I enjoy watching and listening my 5-year-old granddaughter have a conversation with herself while she is playing house with her “Calico Critters.” During make-believe, children engage in what’s called “private speech.” They talk to themselves about what they are going to do and how they are going to do it. Self-regulating language is high during make-believe play, and this predicts use of executive function.
Children need unstructured experiences, like making something out of a cardboard box and string. They get a sense of learning, resourcefulness, and confidence from making or fixing something with their own hands.
“It’s okay to fail; that’s how you learn.”
Back in my day, parents didn’t brainstorm, plan, and produce every aspect of their kid’s science fair project. They also didn’t meddle in every aspect of their kids’ schooling and extra-curricular activities. They did not email teachers and call coaches regularly to discuss test grades or an amount of playing time their child received. Parents only got involved when there was a problem.

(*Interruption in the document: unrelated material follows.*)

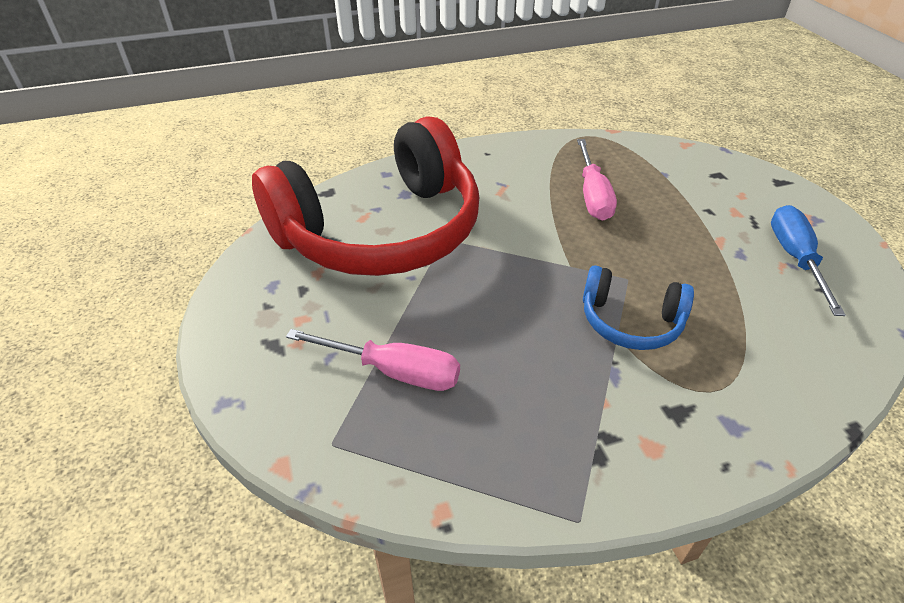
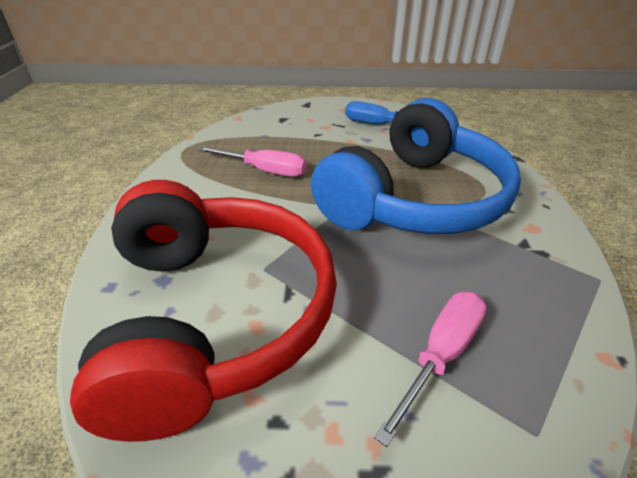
camera: 70 degrees left, 5 degrees down
(630, 321) = (415, 199): blue headphones -> blue headphones, size x2.27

Parental knowledge and involvement are essential to support kids’ development. Sure, parents are supposed to advocate for them when it is necessary. However, children do not need to be rescued from every sort of negative feeling and outcome. Children must learn to fail so that they can gain valuable life experience.
Children will learn to adapt to stress and push forward when things are not easy. From learning to lose at a board game to suffering defeat at the soccer tournament, experiencing failure is how children learn to cope and thrive later in life.
It is important that we give our kids the space they need to make mistakes and solve their own problems (provided that we keep them safe, of course). As parents we may feel helpless, angry, or sad when our kids fail; but there are huge benefits to allowing them to suffer natural consequences. Our parents allowed us to suffer natural consequences. They never bailed us out!